Protest sign reading "Don't get raped," with "get" and "ed" crossed out to read "Don't rape."

From the White House to Motels, Rape Culture is Alive and Well

A teenager girl is suing a motel, known as the “local epicenter of human trafficking,” for being complacent in allowing over 1000 men to sexual assault her and many other victims of sex trafficking. This piece published in The Washington Post discusses the Roosevelt Inn, where the teenager girl was kept while the motel owners rented rooms to multiple men and profited off the abuse. 

Reading this story, I was reminded of the endless ways in which violence against women and rape culture are perpetuated by not only individuals, but businesses and institutions.  Even when the man running for president has bragged about and was accused multiple times of sexual assault, politicians stepped forward to protect him. I’ll admit that I felt an immediate sense of relief when I heard the news of the Trump tapes, since naivety had me believing they would finally be enough to disqualify Trump from leading our country.

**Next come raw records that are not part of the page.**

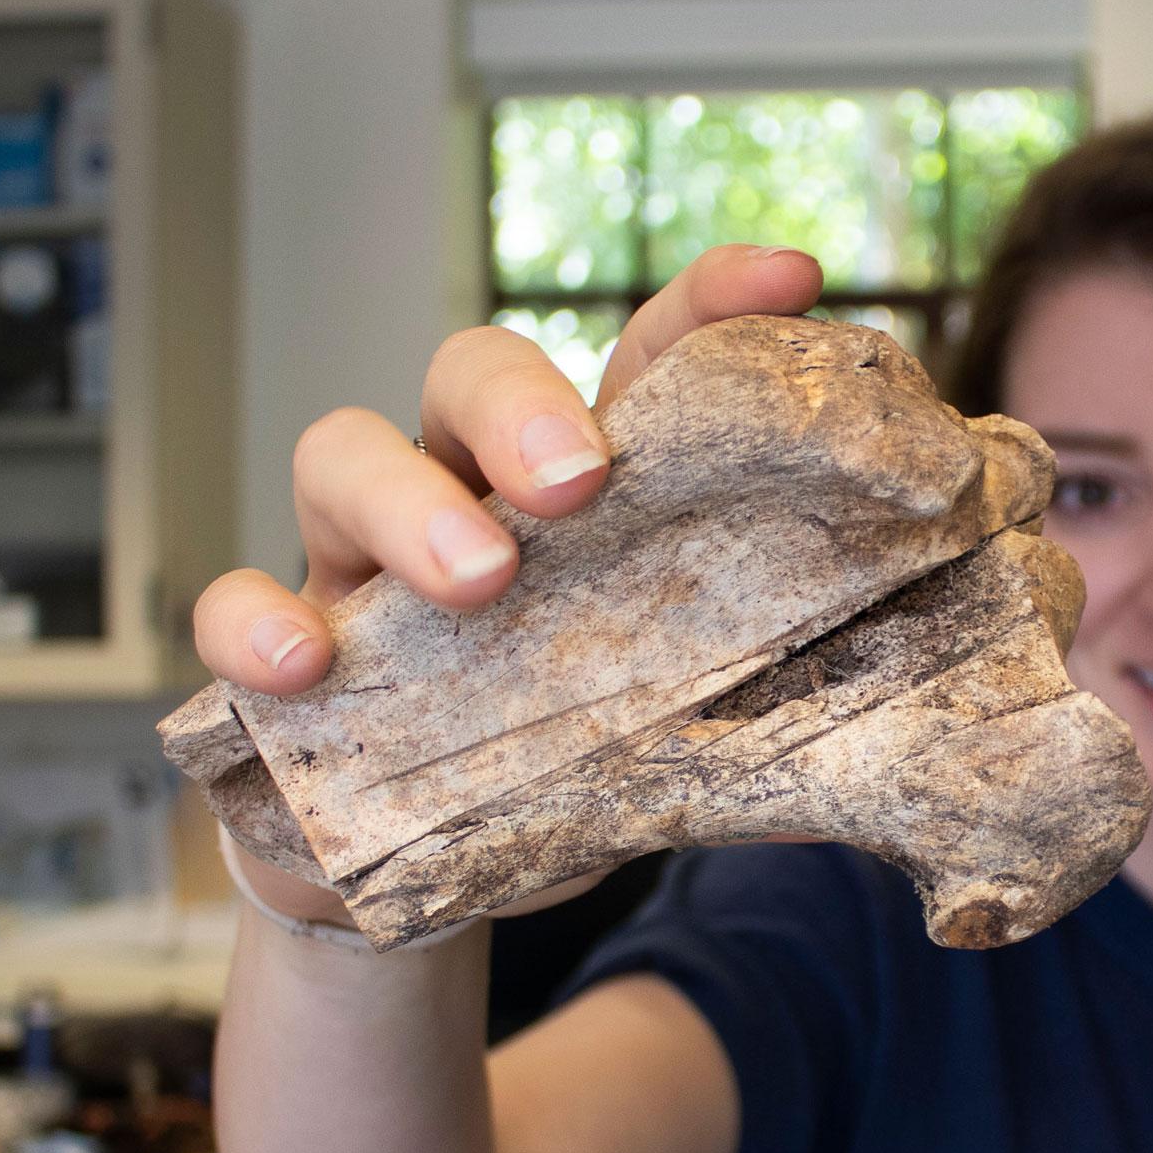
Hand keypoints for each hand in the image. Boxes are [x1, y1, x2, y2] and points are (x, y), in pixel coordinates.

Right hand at [191, 244, 824, 922]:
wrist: (430, 873)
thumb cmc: (569, 754)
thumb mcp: (681, 717)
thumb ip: (775, 694)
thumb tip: (923, 708)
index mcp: (586, 489)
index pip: (643, 361)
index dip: (709, 306)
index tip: (794, 279)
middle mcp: (467, 489)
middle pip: (470, 374)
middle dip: (526, 407)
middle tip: (582, 480)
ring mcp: (361, 562)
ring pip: (339, 453)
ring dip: (407, 501)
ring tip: (479, 576)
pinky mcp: (282, 656)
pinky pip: (230, 604)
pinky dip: (254, 623)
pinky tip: (303, 665)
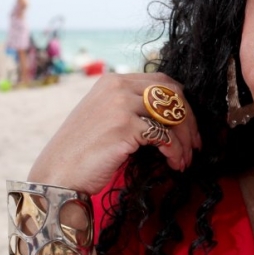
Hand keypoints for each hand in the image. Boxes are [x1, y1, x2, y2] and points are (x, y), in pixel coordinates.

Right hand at [27, 73, 201, 194]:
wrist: (57, 175)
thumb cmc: (83, 152)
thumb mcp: (106, 117)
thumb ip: (131, 107)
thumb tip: (172, 115)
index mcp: (113, 80)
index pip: (163, 82)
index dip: (182, 104)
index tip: (190, 127)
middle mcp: (117, 86)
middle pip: (172, 95)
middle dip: (190, 121)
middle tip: (196, 144)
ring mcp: (120, 104)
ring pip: (171, 115)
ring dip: (185, 140)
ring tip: (184, 159)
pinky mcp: (124, 126)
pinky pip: (164, 136)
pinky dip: (175, 151)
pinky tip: (174, 163)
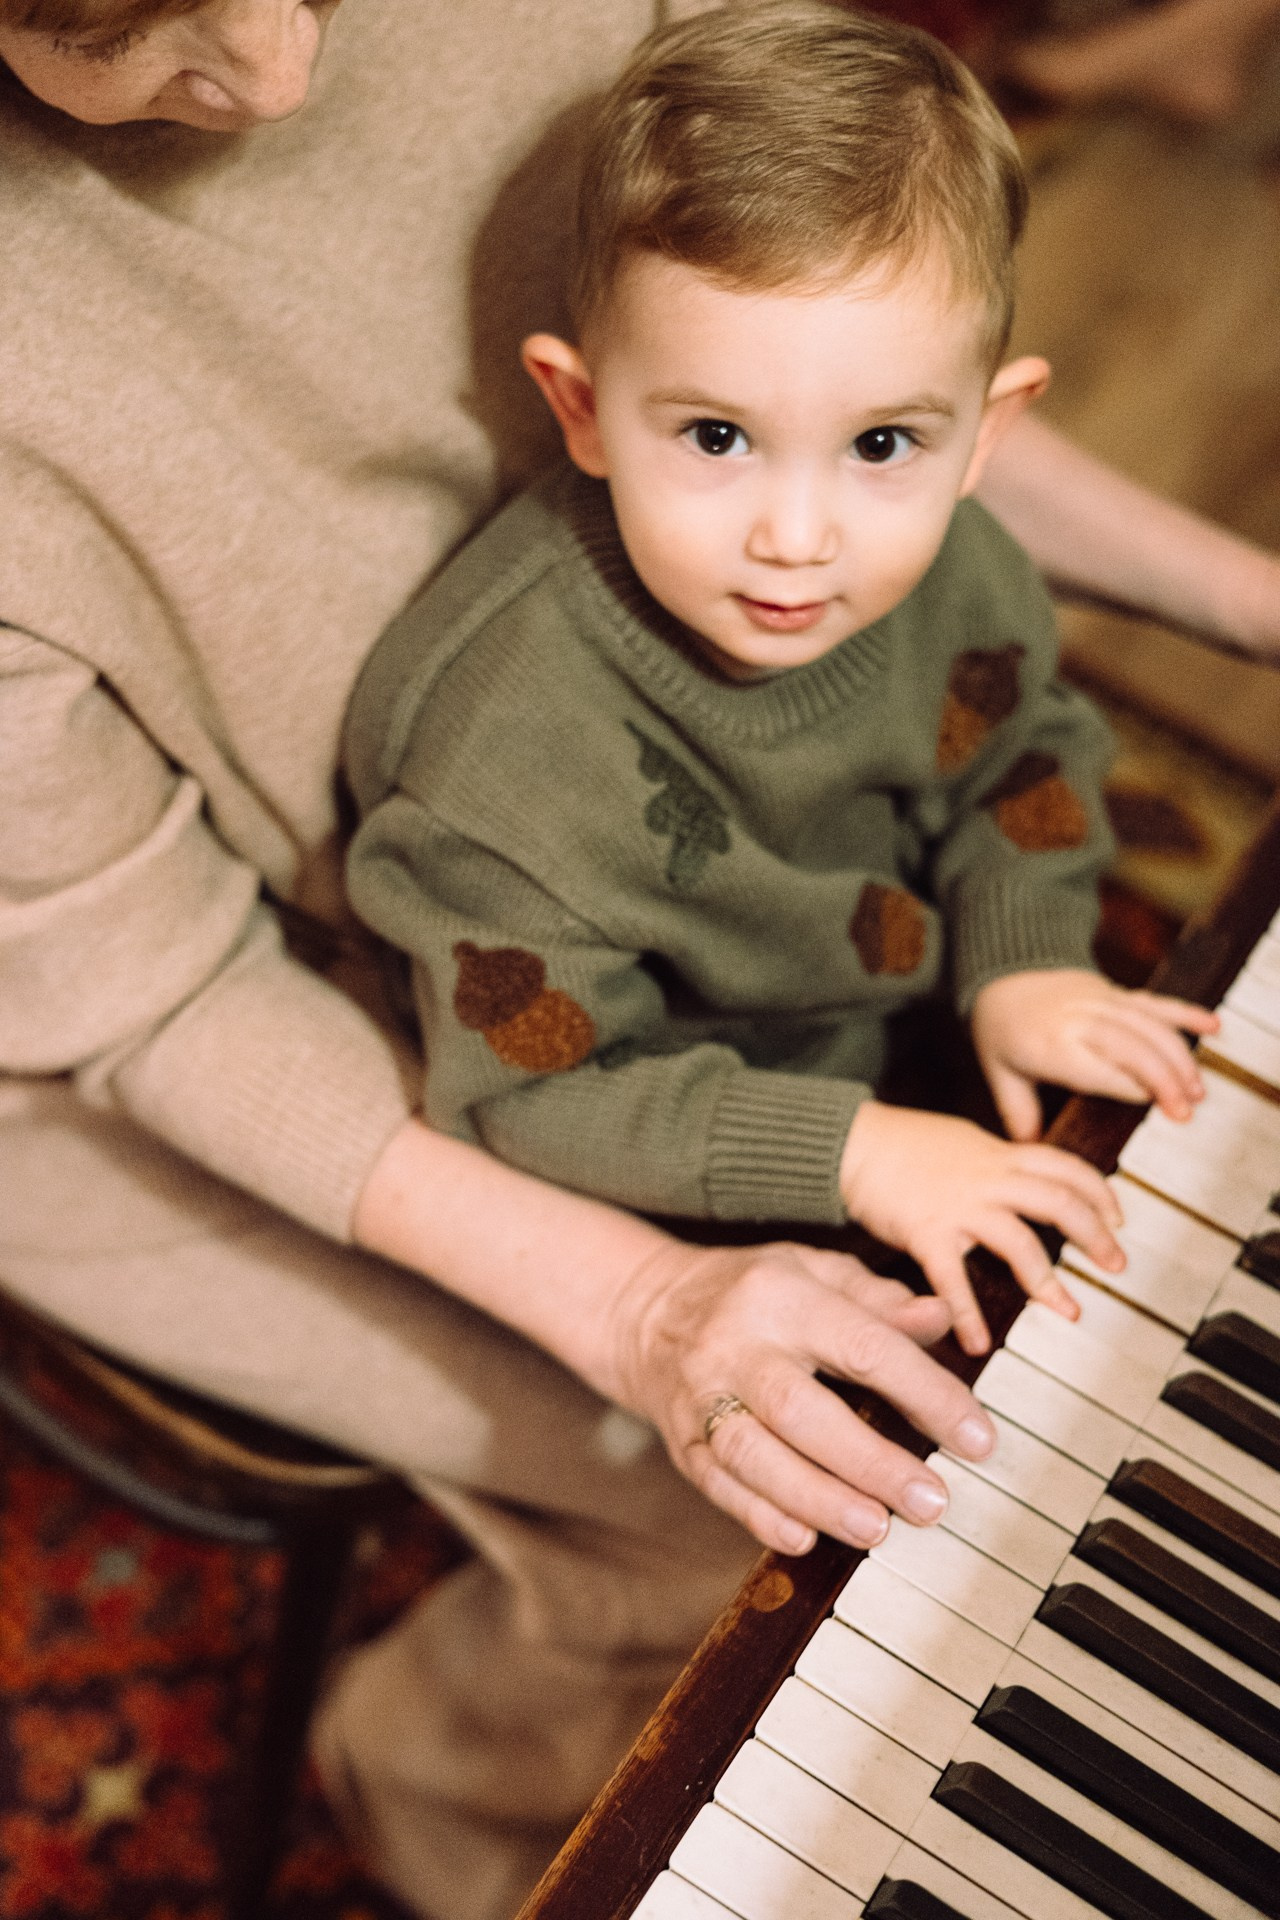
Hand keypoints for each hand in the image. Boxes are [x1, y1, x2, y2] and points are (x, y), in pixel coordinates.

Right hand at [609, 1237, 995, 1556]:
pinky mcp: (684, 1443)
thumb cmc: (751, 1292)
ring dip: (820, 1499)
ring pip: (757, 1457)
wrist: (648, 1313)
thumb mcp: (815, 1271)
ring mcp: (703, 1397)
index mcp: (782, 1295)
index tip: (977, 1438)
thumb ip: (879, 1300)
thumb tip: (942, 1319)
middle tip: (932, 1501)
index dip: (927, 1393)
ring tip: (878, 1529)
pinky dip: (762, 1516)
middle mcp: (736, 1346)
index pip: (864, 1346)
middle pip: (804, 1410)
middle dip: (871, 1463)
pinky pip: (720, 1486)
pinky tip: (806, 1538)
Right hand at [839, 1099, 1123, 1354]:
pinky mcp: (926, 1231)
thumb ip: (995, 1161)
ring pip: (1022, 1241)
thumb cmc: (901, 1142)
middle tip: (1115, 1265)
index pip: (1066, 1167)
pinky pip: (954, 1278)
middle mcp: (988, 1178)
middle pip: (1060, 1202)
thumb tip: (1024, 1173)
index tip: (1117, 1217)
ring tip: (1069, 1311)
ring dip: (1050, 1281)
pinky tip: (977, 1341)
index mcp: (999, 1155)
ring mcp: (959, 1205)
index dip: (1100, 1193)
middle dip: (1096, 1236)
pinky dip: (968, 1313)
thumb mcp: (962, 1139)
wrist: (852, 1142)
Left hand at [972, 968, 1218, 1140]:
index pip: (1097, 1067)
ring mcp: (1101, 1002)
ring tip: (1198, 1090)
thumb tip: (1031, 1152)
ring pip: (1150, 1025)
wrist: (1002, 975)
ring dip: (1180, 1056)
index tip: (1153, 1106)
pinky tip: (1214, 1026)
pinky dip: (1186, 1012)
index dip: (1129, 1085)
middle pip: (1132, 1047)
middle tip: (1186, 1112)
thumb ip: (1018, 1113)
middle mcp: (1080, 1020)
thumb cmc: (1001, 1031)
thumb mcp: (999, 1073)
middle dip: (1164, 1079)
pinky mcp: (1115, 992)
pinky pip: (1155, 1001)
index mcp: (1050, 1045)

Several months later however, we all still wake up each morning to Trump’s painfully embarrassing tweets and the reality of an accused sexual assailant as our president.

If perpetrators are the flame that ignites rape, bystanders who do not intervene are the fuel that feeds the fire. Add to that a culture that victim blames and discredits survivors, and you have the circle of rape culture — the act of violence, the invalidation of truth, and the compliance of outside witnesses. While the benefits of individual bystander intervention are widely documented and discussed, rarely do we look at the ways that systems themselves allow for rape culture to continue.

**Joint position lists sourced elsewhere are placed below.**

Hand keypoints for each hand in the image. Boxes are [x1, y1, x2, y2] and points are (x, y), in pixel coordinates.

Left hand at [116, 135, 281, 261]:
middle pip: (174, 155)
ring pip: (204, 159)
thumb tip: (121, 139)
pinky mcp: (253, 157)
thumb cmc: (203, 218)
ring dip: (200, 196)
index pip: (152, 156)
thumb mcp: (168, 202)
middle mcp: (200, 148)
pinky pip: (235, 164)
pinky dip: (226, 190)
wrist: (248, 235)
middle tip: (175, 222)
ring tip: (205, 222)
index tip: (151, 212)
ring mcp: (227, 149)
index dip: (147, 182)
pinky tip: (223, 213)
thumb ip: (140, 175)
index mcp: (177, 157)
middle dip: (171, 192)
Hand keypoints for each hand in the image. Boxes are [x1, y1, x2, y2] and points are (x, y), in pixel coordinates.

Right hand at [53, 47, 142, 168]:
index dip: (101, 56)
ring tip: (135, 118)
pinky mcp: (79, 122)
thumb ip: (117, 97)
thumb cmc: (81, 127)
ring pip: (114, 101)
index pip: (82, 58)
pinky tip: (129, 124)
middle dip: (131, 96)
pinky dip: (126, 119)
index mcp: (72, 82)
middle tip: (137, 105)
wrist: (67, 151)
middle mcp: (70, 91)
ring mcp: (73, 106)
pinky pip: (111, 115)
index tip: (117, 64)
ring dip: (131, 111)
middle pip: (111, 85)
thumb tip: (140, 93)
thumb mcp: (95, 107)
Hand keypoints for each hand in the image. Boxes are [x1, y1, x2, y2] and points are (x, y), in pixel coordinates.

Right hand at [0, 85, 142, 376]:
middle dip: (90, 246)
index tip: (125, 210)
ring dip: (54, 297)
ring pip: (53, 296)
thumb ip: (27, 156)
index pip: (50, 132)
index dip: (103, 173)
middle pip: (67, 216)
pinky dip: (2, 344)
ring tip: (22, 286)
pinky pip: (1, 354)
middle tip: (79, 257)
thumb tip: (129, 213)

Evidence of the way systems interact and allow for rape and assault to be covered up is everywhere. Across our justice system, we see those charged with protecting people get away with just the opposite – from abuse in immigrant detention centers, rape at the hands of Border Patrol agents, or police brutality against teenage girls. When survivors of campus sexual assault come forward, their universities often put the onus on them to avoid their assailants, rather than take meaningful action to stop the perpetrators from hurting anyone else. A department of justice study published in May of 2016 reported that 84% of Native American and Alaskan Native women surveyed have experienced violence of some kind, and 56% had experienced sexual violence. Most often this violence was at the hands of a non-tribal member, yet the justice system available to the women was unable to support them.

Rape culture is systemic. In order for progress to be made, our focus cannot solely be on the perpetrators or the survivors, it has to also be on the forces that enable or allow the practice to continue, as in the case with the motel staff who did not report the abuse happening within their business, or even guests who had concerns about the safety of the teenagers they saw wandering through the halls at night.

I think often of the person who was listening to Donald Trump discuss “grabbing women by the pussy,” and wonder what went through their head at that moment. I think of the person recording, or the person who uploaded the recording into a computer. Of the many different points at which someone could have expressed concern and perhaps called out his comments for what they were. When we talk about stopping rape culture, I believe we have to include these red flag moments and think about where we, all of us, encounter them in our daily life.

Trump’s misogynistic and abusive comments towards women have already been mirrored in the decisions and changes he’s made in office. Within a few short months he’s signed several executive orders that will be devastating for marginalized women, such as making steps to end Obamacare and defund Planned Parenthood, both of which will disproportionately hurt women in the years to come. When rape culture and abuse of women is allowed to fuel and aide a person’s rise to power, it becomes reflected in the ways that women’s bodies and rights are ignored, undervalued, and silenced under their administration.